Rebel Foods, which runs brands like Faasos and Behrouz Biryani, is in the process of expanding its kitchen network and experimenting with newer offerings. Kallol Banerjee, in a conversation with Devika Singh, talks about investing in food start-ups, collaborating with established brands and expanding in international markets.
Which are the most profitable brands under Rebel Foods? What’s the kind of revenue each one generates?
Our biggest brands today, in terms of the number of orders, are Faasos and Behrouz Biryani. Both of these individually bring in about Rs 16-17 crore worth of business per month. These two along with our Indian-Chinese brand Mandarin Oak and pizza brand Oven Story have a 70% share in our revenue. We also have other brands like Lunch Box, The Good Bowl and dessert brand Sweet Truth. We have a total of 10 brands right now, but they are in different stages of testing, available at a few locations only. For instance, The 500 Calorie Project, our health food brand, is being tested in Mumbai. We will scale it up when we find the right product-market fit. The perk of a cloud kitchen business is that since most of the demand is online, we can test as many concepts as we want without any risk.
How do you decide on the locations for the cloud kitchens? Do you plan to add more going ahead?
In the last year, we have added 120 kitchens and currently, we have 300 cloud kitchens across 35 cities in the country. We plan to expand our kitchen network to about 550 in the next two years. When we started, we would set up kitchens with very low investments — at times, as low as Rs 7 lakh — but this has gone up over time because we need more equipment, more storage space, etc. We now spend around Rs 75-80 lakh in setting up a kitchen.
There are a few things that help us decide the locations of our kitchens. One is looking at where food aggregators such as Swiggy and Zomato see more traction. They share such locations with us and we set up our kitchens there. Secondly, delivery-focussed businesses like Domino’s are also a bellwether for us. We look for areas where Domino’s is doing well, since that indicates a good delivery catchment.
Will you be foraying into newer categories?
Yes, but we don’t think we need to do everything ourselves. Take, for instance, our collaboration with Dropkaffe Food and Beverages. Essentially, we have provided them backend support in our kitchens, as we would for our brands. We are also looking at a similar collaboration with American fast food chain Wendy’s. It is present only in Delhi currently, but using our network it can expand quickly across the country. We are also looking for a similar tie-up with a fried chicken brand. The idea is that there are people who have built brands that have good customer recall, and they can use our platform to scale up. We usually pick up a stake in these brands, but are open to other engagement models too.
How have you fared internationally? How different are these markets vis-à-vis India?
We have three operational kitchens in Dubai, running brands such as Behrouz Biryani, Oven Story, Faasos, MO, The Biryani Life and Sawa. In Indonesia, we have 16 operational kitchens out of which we operate brands like Box and Co, Nasi Ayam Ambyar, Feeling Brew, Burger Bros and Faasos. We are already seeing around 1,000 orders a day per kitchen in these countries. The average order value in Dubai is four times that of India.

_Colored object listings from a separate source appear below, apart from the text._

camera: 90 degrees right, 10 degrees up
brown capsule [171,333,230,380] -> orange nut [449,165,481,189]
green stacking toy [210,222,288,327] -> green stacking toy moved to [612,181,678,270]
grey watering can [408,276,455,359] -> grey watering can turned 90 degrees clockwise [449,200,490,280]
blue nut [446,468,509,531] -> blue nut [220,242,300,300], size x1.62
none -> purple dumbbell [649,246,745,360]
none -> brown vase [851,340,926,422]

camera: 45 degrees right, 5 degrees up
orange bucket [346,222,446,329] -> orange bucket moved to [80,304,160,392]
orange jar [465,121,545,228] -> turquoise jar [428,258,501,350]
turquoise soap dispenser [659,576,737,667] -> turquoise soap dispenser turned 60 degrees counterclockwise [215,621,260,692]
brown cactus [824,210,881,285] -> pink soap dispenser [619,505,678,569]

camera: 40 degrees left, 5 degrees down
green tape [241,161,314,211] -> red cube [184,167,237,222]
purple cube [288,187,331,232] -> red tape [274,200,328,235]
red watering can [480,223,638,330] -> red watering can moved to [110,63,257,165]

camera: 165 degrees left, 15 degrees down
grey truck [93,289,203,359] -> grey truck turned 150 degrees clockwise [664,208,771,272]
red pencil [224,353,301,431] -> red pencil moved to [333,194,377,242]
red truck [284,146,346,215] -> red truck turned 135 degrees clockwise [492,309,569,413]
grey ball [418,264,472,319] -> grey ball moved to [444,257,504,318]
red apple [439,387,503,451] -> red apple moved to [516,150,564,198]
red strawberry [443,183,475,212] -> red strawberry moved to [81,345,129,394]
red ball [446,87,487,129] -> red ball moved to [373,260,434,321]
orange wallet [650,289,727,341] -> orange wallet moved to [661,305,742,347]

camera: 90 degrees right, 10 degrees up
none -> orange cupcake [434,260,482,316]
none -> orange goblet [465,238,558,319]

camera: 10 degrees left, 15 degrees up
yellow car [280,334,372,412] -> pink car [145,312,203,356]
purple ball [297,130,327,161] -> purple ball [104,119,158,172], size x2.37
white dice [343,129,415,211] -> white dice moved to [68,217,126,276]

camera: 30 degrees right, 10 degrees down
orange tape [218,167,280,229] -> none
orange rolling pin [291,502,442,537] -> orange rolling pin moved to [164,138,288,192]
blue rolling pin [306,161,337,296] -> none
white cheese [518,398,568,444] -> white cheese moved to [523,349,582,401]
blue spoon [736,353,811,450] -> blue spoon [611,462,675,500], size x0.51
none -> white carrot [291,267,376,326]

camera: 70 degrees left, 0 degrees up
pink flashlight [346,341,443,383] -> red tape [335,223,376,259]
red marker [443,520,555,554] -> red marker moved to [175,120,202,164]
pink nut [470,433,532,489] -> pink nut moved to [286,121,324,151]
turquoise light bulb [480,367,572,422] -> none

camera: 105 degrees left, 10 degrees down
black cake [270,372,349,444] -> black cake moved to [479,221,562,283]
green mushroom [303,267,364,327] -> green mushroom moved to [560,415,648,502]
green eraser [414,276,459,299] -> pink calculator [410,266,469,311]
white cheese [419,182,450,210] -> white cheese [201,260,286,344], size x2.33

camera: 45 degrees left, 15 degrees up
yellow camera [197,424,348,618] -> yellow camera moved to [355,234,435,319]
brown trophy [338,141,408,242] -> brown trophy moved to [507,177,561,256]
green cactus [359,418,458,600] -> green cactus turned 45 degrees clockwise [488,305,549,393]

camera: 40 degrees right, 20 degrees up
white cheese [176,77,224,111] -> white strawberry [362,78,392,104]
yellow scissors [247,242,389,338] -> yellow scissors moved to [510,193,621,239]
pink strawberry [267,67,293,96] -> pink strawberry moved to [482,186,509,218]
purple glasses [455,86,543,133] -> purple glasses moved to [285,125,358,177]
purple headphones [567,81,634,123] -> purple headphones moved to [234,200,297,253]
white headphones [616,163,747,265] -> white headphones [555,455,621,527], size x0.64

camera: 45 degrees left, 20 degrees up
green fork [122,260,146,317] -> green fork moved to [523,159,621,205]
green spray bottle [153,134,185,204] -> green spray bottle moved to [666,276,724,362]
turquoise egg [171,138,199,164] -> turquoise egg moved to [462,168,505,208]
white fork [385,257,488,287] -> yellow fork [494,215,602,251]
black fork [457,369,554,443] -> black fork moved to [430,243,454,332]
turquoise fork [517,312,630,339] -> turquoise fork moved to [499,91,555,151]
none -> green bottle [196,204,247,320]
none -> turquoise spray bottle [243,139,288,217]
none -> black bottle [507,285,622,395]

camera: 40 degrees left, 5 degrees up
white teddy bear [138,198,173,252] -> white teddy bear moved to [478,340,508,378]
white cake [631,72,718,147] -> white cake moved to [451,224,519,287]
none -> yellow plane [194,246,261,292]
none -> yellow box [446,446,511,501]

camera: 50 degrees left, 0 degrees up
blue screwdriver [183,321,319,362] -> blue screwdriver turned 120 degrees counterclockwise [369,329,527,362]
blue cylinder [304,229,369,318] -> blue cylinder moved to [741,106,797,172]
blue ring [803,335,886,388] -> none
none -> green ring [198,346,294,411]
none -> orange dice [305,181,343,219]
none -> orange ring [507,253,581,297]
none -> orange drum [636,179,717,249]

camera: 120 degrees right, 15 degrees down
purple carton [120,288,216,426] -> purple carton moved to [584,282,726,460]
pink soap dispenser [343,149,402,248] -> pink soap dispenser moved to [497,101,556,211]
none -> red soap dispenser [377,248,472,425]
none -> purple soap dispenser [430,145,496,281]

There are plans to scale up in these countries. In Indonesia, we plan to set up 200 kitchens in the next two years, and 100 kitchens in the Middle East. We are also going to be operational in the UK soon, but our business model is slightly different there. We are experimenting with providing backend support and taking care of existing chains in the country.
The palate in these countries is different, so we need to customise our food. Faasos wraps in Dubai, for example, taste quite different from those in India and Indonesia. Another challenge is to ensure that our company’s DNA remains the same across these countries.